1988年のカルト的人気作『AKIRA』以来の作品。
1話目の『彼女の想いで」(Magnetic Rose)』は単独でも映画化できそうな恐ろしくも素晴らしい作品で、残り2話の『最臭兵器』と『大砲の街』はちょっとした小話。
この1話目が凄くて、これだけで観る価値があります。
そして、1話目の脚本を手掛けたのが、後に『PERFECT BLUE』『千年女優』『東京ゴッドファーザーズ』『パプリカ』を手掛ける今 敏。
彼の “現実と虚構”、”強迫観念の行きつく先” という共通テーマは、既にここから始まっています。
短編なのに壮大ということもあり細かな点はツッコミどころが多いですが、SFをベースとした心理サスペンスとして相当な見ごたえです。

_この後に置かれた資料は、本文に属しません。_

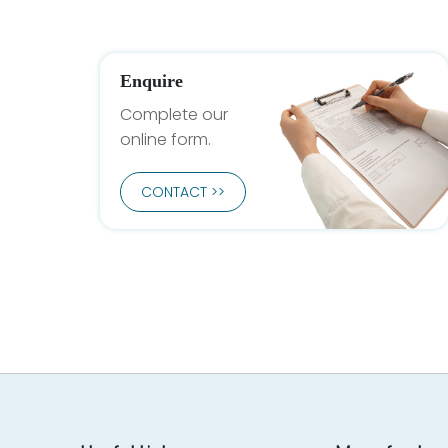
Enquire
Complete our
online form.
CONTACT >>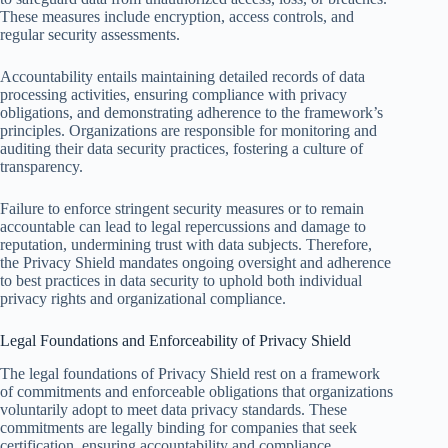
These measures include encryption, access controls, and
regular security assessments.
Accountability entails maintaining detailed records of data
processing activities, ensuring compliance with privacy
obligations, and demonstrating adherence to the framework’s
principles. Organizations are responsible for monitoring and
auditing their data security practices, fostering a culture of
transparency.
Failure to enforce stringent security measures or to remain
accountable can lead to legal repercussions and damage to
reputation, undermining trust with data subjects. Therefore,
the Privacy Shield mandates ongoing oversight and adherence
to best practices in data security to uphold both individual
privacy rights and organizational compliance.
Legal Foundations and Enforceability of Privacy Shield
The legal foundations of Privacy Shield rest on a framework
of commitments and enforceable obligations that organizations
voluntarily adopt to meet data privacy standards. These
commitments are legally binding for companies that seek
certification, ensuring accountability and compliance.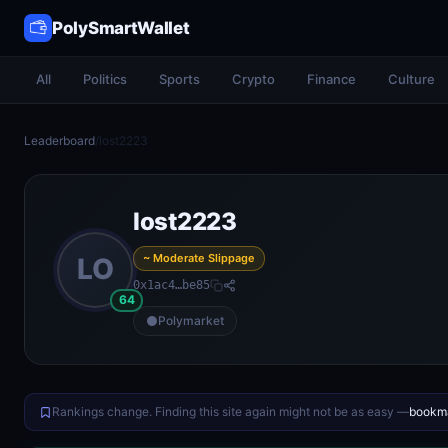
PolySmartWallet
All
Politics
Sports
Crypto
Finance
Culture
Leaderboard
/
lost2223
lost2223
~ Moderate Slippage
LO
0x1ac4…be85
64
Polymarket
Rankings change. Finding this site again might not be as easy —
bookma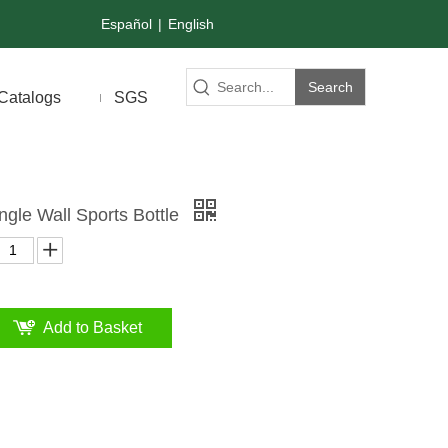
Español
|
English
Search
Catalogs
SGS
ingle Wall Sports Bottle
Add to Basket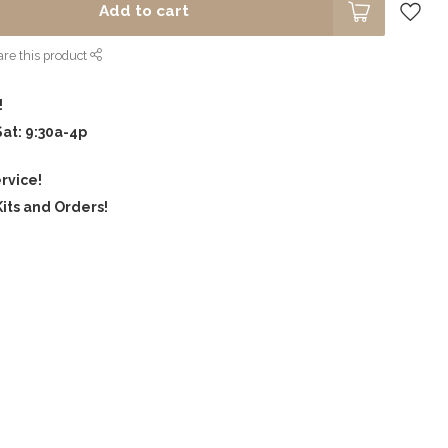
Add to cart
re this product
!
Sat: 9:30a-4p
rvice!
its and Orders!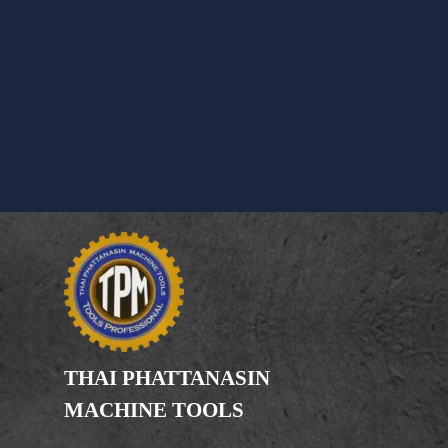
THAI PHATTANASIN
MACHINE TOOLS
Limited Partnership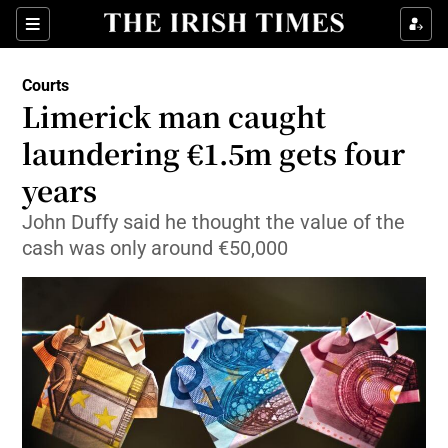
Show Culture sub sections
Sections
Show Environment sub sections
Courts
Limerick man caught
Show Technology sub sections
laundering €1.5m gets four
Show Science sub sections
years
John Duffy said he thought the value of the
cash was only around €50,000
Show Motors sub sections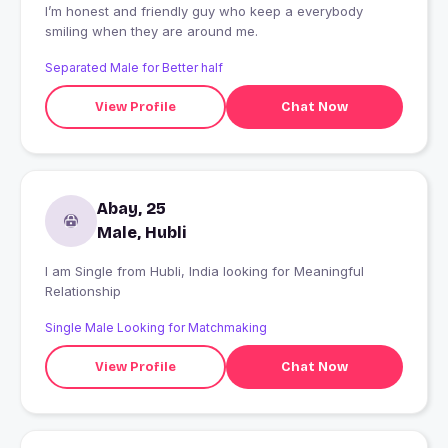
I’m honest and friendly guy who keep a everybody
smiling when they are around me.
Separated Male for Better half
View Profile
Chat Now
Abay, 25
Male, Hubli
I am Single from Hubli, India looking for Meaningful
Relationship
Single Male Looking for Matchmaking
View Profile
Chat Now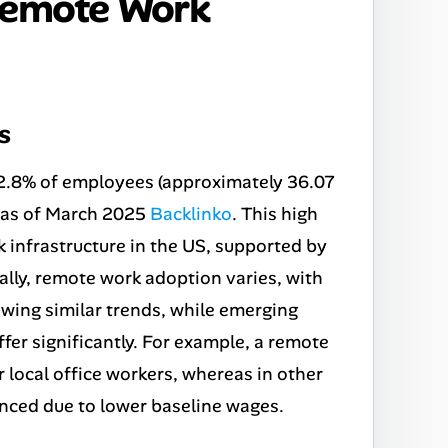
Remote Work
s
 22.8% of employees (approximately 36.07
y as of March 2025
Backlinko
. This high
k infrastructure in the US, supported by
lly, remote work adoption varies, with
ing similar trends, while emerging
ffer significantly. For example, a remote
 local office workers, whereas in other
nced due to lower baseline wages.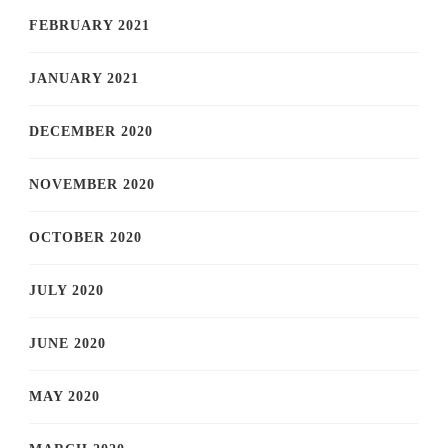
FEBRUARY 2021
JANUARY 2021
DECEMBER 2020
NOVEMBER 2020
OCTOBER 2020
JULY 2020
JUNE 2020
MAY 2020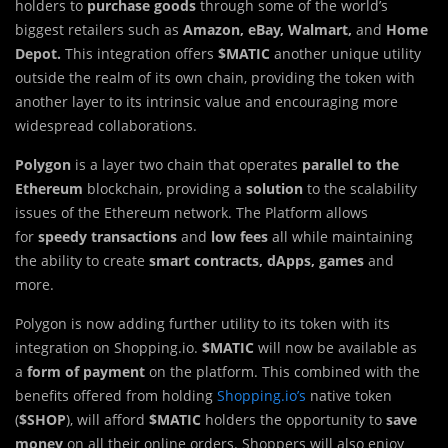
holders to
purchase goods
through some of the world’s
biggest retailers such as
Amazon, eBay, Walmart,
and
Home
Depot.
This integration offers
$MATIC
another unique utility
outside the realm of its own chain, providing the token with
another layer to its intrinsic value and encouraging more
widespread collaborations.
Polygon
is a layer two chain that operates
parallel to the
Ethereum
blockchain, providing a
solution
to the scalability
issues of the Ethereum network. The Platform allows
for
speedy transactions
and
low fees
all while maintaining
the ability to create
smart contracts, dApps, games
and
more.
Polygon is now adding further utility to its token with its
integration on Shopping.io.
$MATIC
will now be available as
a
form of payment
on the platform. This combined with the
benefits offered from holding
Shopping.io’s
native token
(
$SHOP
), will afford
$MATIC
holders the opportunity to
save
money
on all their online orders. Shoppers will also enjoy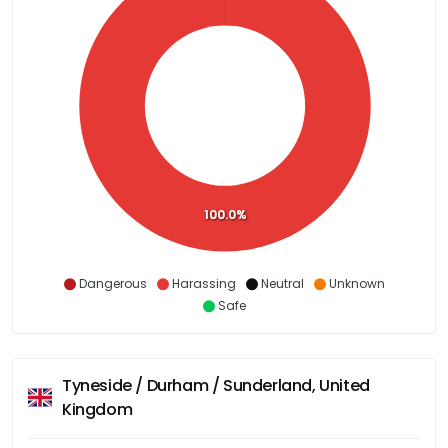
100.0%
Dangerous
Harassing
Neutral
Unknown
Safe
Tyneside / Durham / Sunderland, United
Kingdom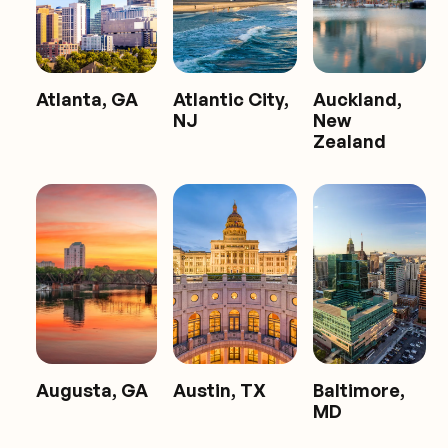
Atlanta, GA
Atlantic City,
Auckland,
NJ
New
Zealand
Augusta, GA
Austin, TX
Baltimore,
MD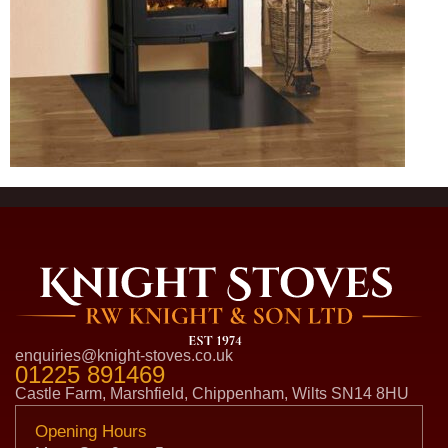
enquiries@knight-stoves.co.uk
01225 891469
Castle Farm, Marshfield, Chippenham, Wilts SN14 8HU
Opening Hours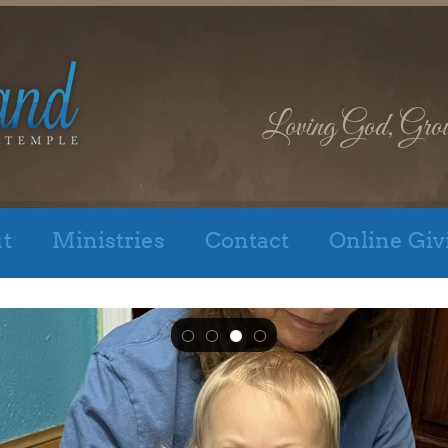
Loving God, Gro
t
Ministries
Contact
Online Giv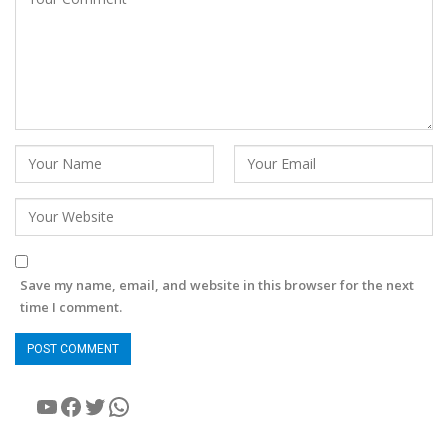
Save my name, email, and website in this browser for the next
time I comment.
YouTube
Facebook
Twitter
WhatsApp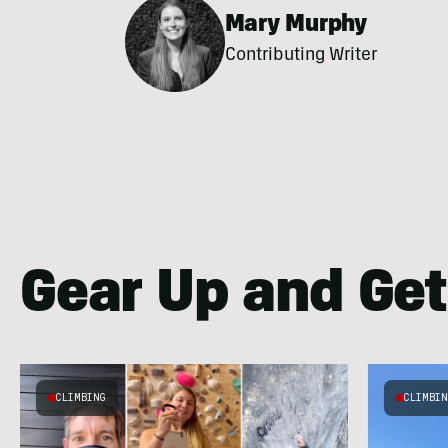
Mary Murphy
Contributing Writer
Gear Up and Get
CLIMBING
CLIMBI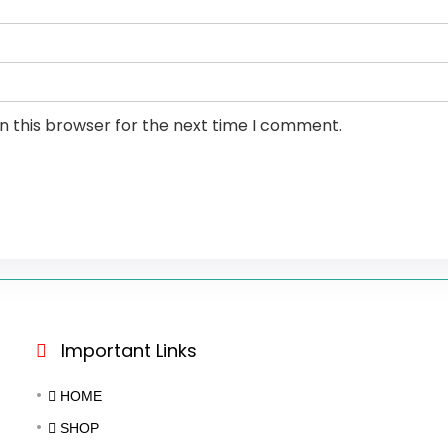
n this browser for the next time I comment.
Important Links
HOME
SHOP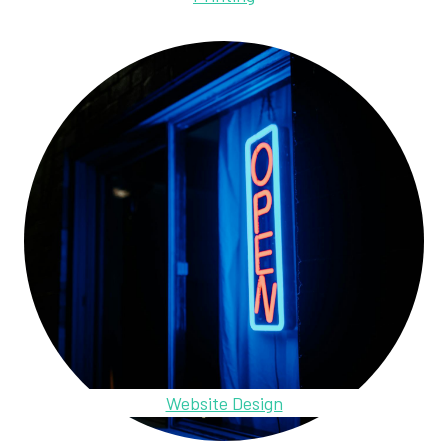
Website Design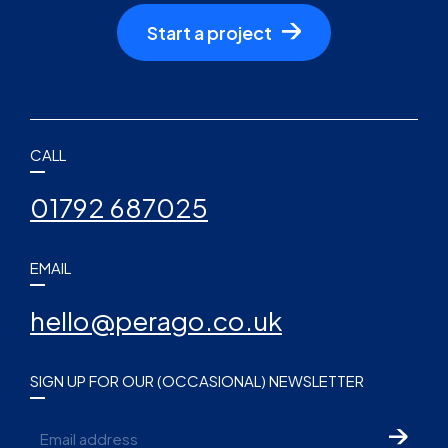
Start a project
CALL
01792 687025
EMAIL
hello@perago.co.uk
SIGN UP FOR OUR (OCCASIONAL) NEWSLETTER
Email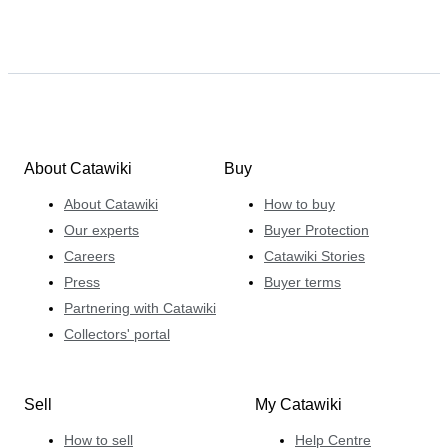
About Catawiki
Buy
About Catawiki
How to buy
Our experts
Buyer Protection
Careers
Catawiki Stories
Press
Buyer terms
Partnering with Catawiki
Collectors' portal
Sell
My Catawiki
How to sell
Help Centre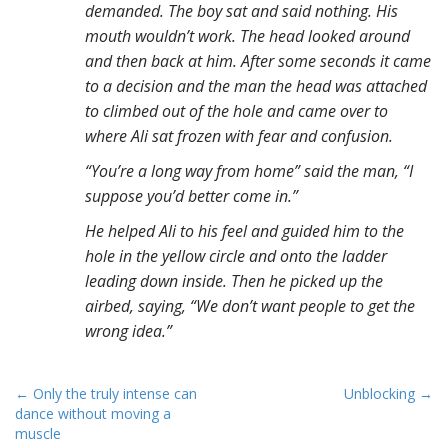
demanded. The boy sat and said nothing. His
mouth wouldn’t work. The head looked around
and then back at him. After some seconds it came
to a decision and the man the head was attached
to climbed out of the hole and came over to
where Ali sat frozen with fear and confusion.
“You’re a long way from home” said the man, “I
suppose you’d better come in.”
He helped Ali to his feel and guided him to the
hole in the yellow circle and onto the ladder
leading down inside. Then he picked up the
airbed, saying, “We don’t want people to get the
wrong idea.”
P
← Only the truly intense can
Unblocking →
dance without moving a
o
muscle
s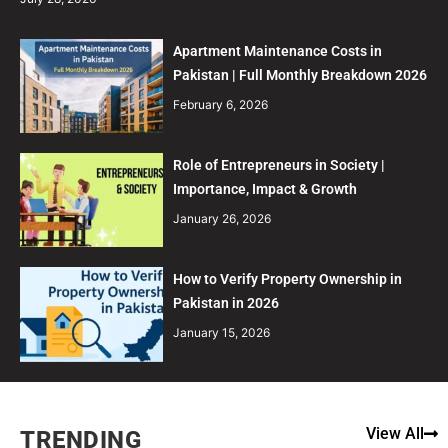
Apartment Maintenance Costs in
Pakistan | Full Monthly Breakdown 2026
February 6, 2026
Role of Entrepreneurs in Society |
Importance, Impact & Growth
January 26, 2026
How to Verify Property Ownership in
Pakistan in 2026
January 15, 2026
View All
TRENDING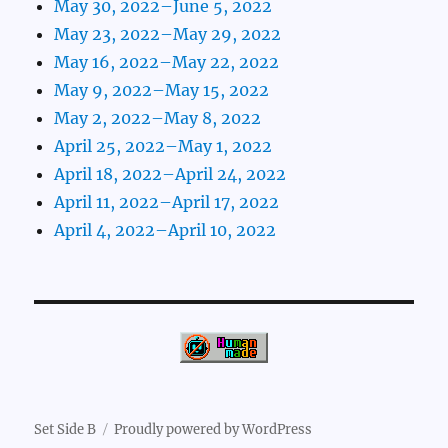
May 30, 2022–June 5, 2022
May 23, 2022–May 29, 2022
May 16, 2022–May 22, 2022
May 9, 2022–May 15, 2022
May 2, 2022–May 8, 2022
April 25, 2022–May 1, 2022
April 18, 2022–April 24, 2022
April 11, 2022–April 17, 2022
April 4, 2022–April 10, 2022
Set Side B
Proudly powered by WordPress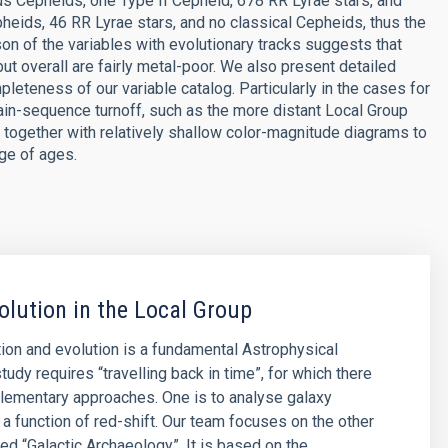
ous Cepheids, one Type II Cepheid, 678 RR Lyrae stars, and
pheids, 46 RR Lyrae stars, and no classical Cepheids, thus the
on of the variables with evolutionary tracks suggests that
 but overall are fairly metal-poor. We also present detailed
eteness of our variable catalog. Particularly in the cases for
in-sequence turnoff, such as the more distant Local Group
together with relatively shallow color-magnitude diagrams to
nge of ages.
olution in the Local Group
ion and evolution is a fundamental Astrophysical
tudy requires “travelling back in time”, for which there
lementary approaches. One is to analyse galaxy
 a function of red-shift. Our team focuses on the other
led “Galactic Archaeology”. It is based on the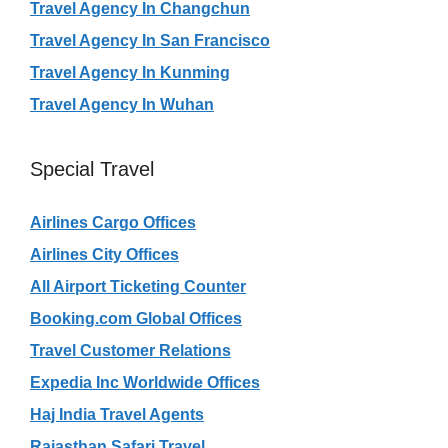
Travel Agency In Changchun
Travel Agency In San Francisco
Travel Agency In Kunming
Travel Agency In Wuhan
Special Travel
Airlines Cargo Offices
Airlines City Offices
All Airport Ticketing Counter
Booking.com Global Offices
Travel Customer Relations
Expedia Inc Worldwide Offices
Haj India Travel Agents
Rajasthan Safari Travel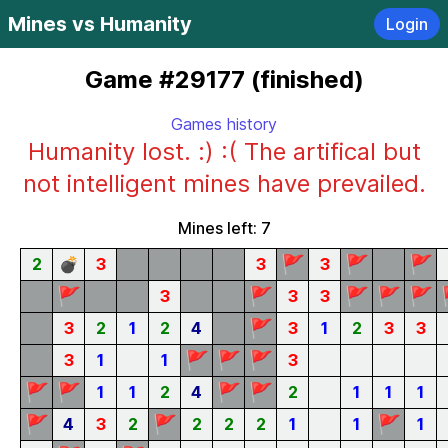
Mines vs Humanity
Login
Game #29177 (finished)
Games history
Humanity lost. :) :( The artifical but
not intelligent mines have prevailed.
Mines left: 7
🚩
🚩
🚩
2
💣
3
3
3
🚩
🚩
🚩
🚩
🚩
3
3
3
🚩
3
2
1
2
4
3
1
2
3
3
🚩
🚩
🚩
3
1
1
3
🚩
🚩
🚩
🚩
1
1
2
4
2
1
1
1
🚩
🚩
🚩
4
3
2
2
2
2
1
1
1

そして「蝶々夫人」の音楽が合わされたことにで “愛と死” がより象徴的になり、一方でギリシャ神話セイレーンのような伝説的要素もある。
宇宙、難破船、恐怖とくればエイリアンものだが、この作品はエイリアンの代わりに “豪邸に棲む謎の美女 “という真逆の要素を組み合わせ、地球外生物の恐怖ではなく人間の持つ “闇” で恐怖を体験させる。
彼女は囚われの人生ではなく、自らの記憶に自ら囚われ、宇宙船を呼び寄せた残骸でバラの花を作りあげる哀しくも恐ろしい存在。
ハインツは生きて帰れたのでしょうか? そして娘は生きているのでしょうか?
その結末は誰にも分かりません。
2話目は休憩時間のようなもので、3話目の『大砲の街』は特徴的なビジュアル以上に示唆に富んだ作品です。
手段がいつしか目的化され、思考停止してしまった国で、やがて少年も国の思想に染まるであろうストーリーは、”そういう国” の暗示ではなく多くの国で起きていることなのかもしれません。